Anthropologist Adrienne Pine, whose areas of expertise include U.S. imperialism in Latin America, contends that the census is inherently problematic because its categories propagate the erroneous notion that race is “something real, fixed and therefore quantifiable” rather than a social construct. Race is a product of racism and colonialism, she wrote in an email, and its boundaries are in constant flux thanks to “changing societal dynamics of power and exclusion.” (Irish-Americans and Italian-Americans were previously not considered white, for example.)
According to Pine, the census form is “patently unequipped to reflect the complexity of racism and race as a process” because it obscures the extent to which racial categories are wrapped up in racist-imperialist history. But, she notes, this “vicious cycle of bad science” gets perpetuated in part because members of historically maligned or underrepresented groups often depend on financial resources that are pegged to census data.

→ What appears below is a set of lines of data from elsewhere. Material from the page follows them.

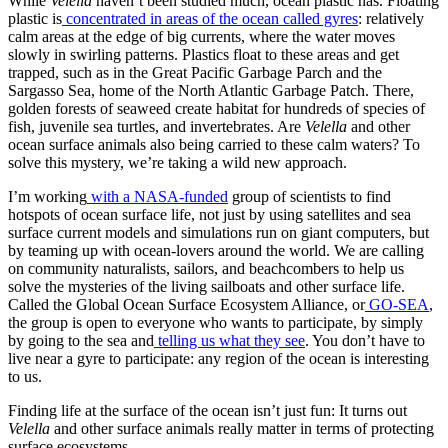
While
Velella
haven’t been studied much, ocean plastic has. Floating
plastic is
concentrated in areas of the ocean called gyres
: relatively
calm areas at the edge of big currents, where the water moves
slowly in swirling patterns. Plastics float to these areas and get
trapped, such as in the Great Pacific Garbage Parch and the
Sargasso Sea, home of the North Atlantic Garbage Patch. There,
golden forests of seaweed create habitat for hundreds of species of
fish, juvenile sea turtles, and invertebrates. Are
Velella
and other
ocean surface animals also being carried to these calm waters? To
solve this mystery, we’re taking a wild new approach.
I’m working
with a NASA-funded
group of scientists to find
hotspots of ocean surface life, not just by using satellites and sea
surface current models and simulations run on giant computers, but
by teaming up with ocean-lovers around the world. We are calling
on community naturalists, sailors, and beachcombers to help us
solve the mysteries of the living sailboats and other surface life.
Called the Global Ocean Surface Ecosystem Alliance, or
GO-SEA
,
the group is open to everyone who wants to participate, by simply
by going to the sea and
telling us what they see
. You don’t have to
live near a gyre to participate: any region of the ocean is interesting
to us.
Finding life at the surface of the ocean isn’t just fun: It turns out
Velella
and other surface animals really matter in terms of protecting
surface ecosystems.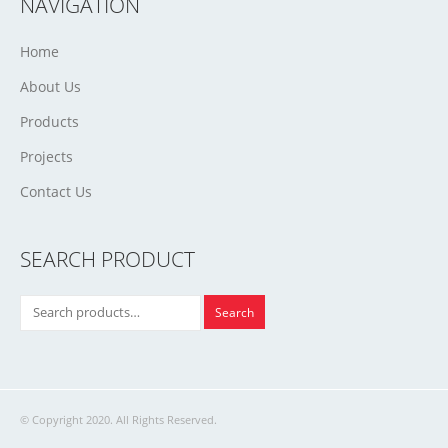
NAVIGATION
Home
About Us
Products
Projects
Contact Us
SEARCH PRODUCT
Search
© Copyright 2020. All Rights Reserved.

The Pew Research Center confirms that race and ethnicity tallies “help determine how congressional districts are drawn” and “how $400 billion in federal aid is distributed.” The Census Bureau, meanwhile, claims that Hispanic-specific data collection is necessary in order to implement proper education, housing and health programs and to enforce laws such as the Civil Rights Act. But one is hard pressed to determine how such a sloppy survey might helpfully influence policy.
A majority of ‘others’
Within the next three decades, non-Hispanic white Americans will constitute a minority in the U.S. It is quite possible, therefore, that the country will soon be populated by a majority that self-identifies as “some other race.” (Hispanics have already surpassed African-Americans as the largest minority group, making up 17 percent of the population in 2012.)
Perhaps with these near-future demographic changes in mind, the Census Bureau is considering combining the two questions on Hispanic ethnicity and race. Hispanics, in other words, may be granted race status in future censuses. It’s not so simple, though; the Pew Center has found that most Hispanics prefer to self-identify by their country of origin first, raising questions of how much such a change would improve community representation.
The fact that I myself have continued to employ racial and ethnic terms while alleging the defectiveness of divisive labeling systems underscores the obstacles to a radical rethinking of demographic categories. But one option for thinking outside the box in future censuses might be to focus more on socioeconomic factors — which, unlike race, are quantifiable.
In the end, though, maybe the census form should be left as is. After all, a nation of “others” is a pretty good label for such a persistently racist system — and one not at risk of being confused with a nation of equals.